IN A LARGE CROCK POT, SAUTE' 2 HEADS OF GARLIC UNTIL BROWN OR TRANSLUCENT. ADD THE SEAFOOD AND SAUTE WITH HOT SAUCE UNTIL TENDER. ADD CLAM JUICE AND IF DESIRED, 2 TBSP. OF MARGARINE ( LOW CALORIE PLEASE) AND BRING TO BOIL. LOWER HEAT AND SIMMER FOR 30 MIN. ADD 2 JARS OF THE MARINARA SAUCE SALT AND PEPPER AND SIMMER AGAIN FOR AN ADDITIONAL 30 MINUTES. SERVE OVER YOUR FAVORITE PASTA AND SERVE WITH GARLIC BREAD


----------



## Anthony (Jul 3, 2002)

This looks like a good recipe to try. I'll have to cut the recipe in half since I only cook for two.

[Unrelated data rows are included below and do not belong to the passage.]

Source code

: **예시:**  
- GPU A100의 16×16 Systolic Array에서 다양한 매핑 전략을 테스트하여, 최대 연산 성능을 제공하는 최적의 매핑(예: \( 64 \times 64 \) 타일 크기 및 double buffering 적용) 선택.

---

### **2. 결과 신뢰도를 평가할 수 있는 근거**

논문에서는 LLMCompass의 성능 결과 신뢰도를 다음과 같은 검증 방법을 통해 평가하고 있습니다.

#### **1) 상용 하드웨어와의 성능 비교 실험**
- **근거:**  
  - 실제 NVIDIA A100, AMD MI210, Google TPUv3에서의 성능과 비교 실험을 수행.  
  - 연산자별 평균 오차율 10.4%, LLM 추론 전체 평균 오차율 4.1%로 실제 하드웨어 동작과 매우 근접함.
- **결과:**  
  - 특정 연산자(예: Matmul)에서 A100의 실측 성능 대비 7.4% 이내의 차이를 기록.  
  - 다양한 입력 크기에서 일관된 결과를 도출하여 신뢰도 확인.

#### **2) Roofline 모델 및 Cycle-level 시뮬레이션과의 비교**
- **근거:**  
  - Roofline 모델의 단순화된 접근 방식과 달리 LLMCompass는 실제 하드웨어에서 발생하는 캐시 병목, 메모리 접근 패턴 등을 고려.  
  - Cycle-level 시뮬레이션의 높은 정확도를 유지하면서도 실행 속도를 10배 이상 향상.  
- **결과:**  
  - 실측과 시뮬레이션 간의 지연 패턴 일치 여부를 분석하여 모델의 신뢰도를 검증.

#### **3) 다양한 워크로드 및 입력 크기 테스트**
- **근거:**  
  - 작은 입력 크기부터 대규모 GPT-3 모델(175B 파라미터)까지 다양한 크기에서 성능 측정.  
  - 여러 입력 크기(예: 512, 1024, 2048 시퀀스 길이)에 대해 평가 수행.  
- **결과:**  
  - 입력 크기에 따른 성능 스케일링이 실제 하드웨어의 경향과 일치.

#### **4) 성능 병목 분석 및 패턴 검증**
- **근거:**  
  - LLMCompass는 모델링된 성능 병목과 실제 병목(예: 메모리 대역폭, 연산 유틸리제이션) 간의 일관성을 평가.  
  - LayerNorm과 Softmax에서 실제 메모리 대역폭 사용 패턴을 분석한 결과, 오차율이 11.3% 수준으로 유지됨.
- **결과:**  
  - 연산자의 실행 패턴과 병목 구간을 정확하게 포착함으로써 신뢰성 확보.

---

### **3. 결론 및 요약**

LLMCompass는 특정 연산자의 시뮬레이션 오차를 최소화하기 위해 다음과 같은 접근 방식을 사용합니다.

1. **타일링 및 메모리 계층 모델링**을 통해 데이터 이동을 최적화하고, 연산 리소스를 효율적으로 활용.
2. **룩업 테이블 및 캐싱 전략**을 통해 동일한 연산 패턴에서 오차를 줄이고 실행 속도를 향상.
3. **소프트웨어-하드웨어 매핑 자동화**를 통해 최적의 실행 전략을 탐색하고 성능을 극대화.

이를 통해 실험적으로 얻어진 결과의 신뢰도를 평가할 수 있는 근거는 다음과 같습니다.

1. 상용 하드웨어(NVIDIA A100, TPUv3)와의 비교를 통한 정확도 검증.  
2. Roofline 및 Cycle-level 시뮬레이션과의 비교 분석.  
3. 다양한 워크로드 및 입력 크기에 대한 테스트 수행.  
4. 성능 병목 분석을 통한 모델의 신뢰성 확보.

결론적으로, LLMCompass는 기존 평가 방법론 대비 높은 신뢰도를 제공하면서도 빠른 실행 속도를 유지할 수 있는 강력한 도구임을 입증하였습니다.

This sounds really tasty.


----------



## Topsailbum (Apr 10, 2003)

cut it by 4, it feeds many


----------



## the rhondel (Feb 6, 2003)

....was scanning recipes and will try this tonight.....the R


----------



## the rhondel (Feb 6, 2003)

....dang Topsailbum,you my type of guy....8 bucks for a jar of that Victorias marinara...gonna spare no expense  ..the R


----------



## shaggy (Jun 18, 2003)

the rhondel said:


> ....dang Topsailbum,you my type of guy....8 bucks for a jar of that Victorias marinara...gonna spare no expense  ..the R


Dang R, ya spend less on women, feeshin and beer, 8 bucks for a jar of marinara wouldn't hurt as much  

Have Jeep will travel  

Nice chattin' with ya over the weekend!


----------



## the rhondel (Feb 6, 2003)

Well Shag...I've always been into self-satisfaction  ...cya in Sept......  ...the R


----------



## Topsailbum (Apr 10, 2003)

yea it aint cheap, but in my opinion pretty dang tasty. How did it work out for ya?


----------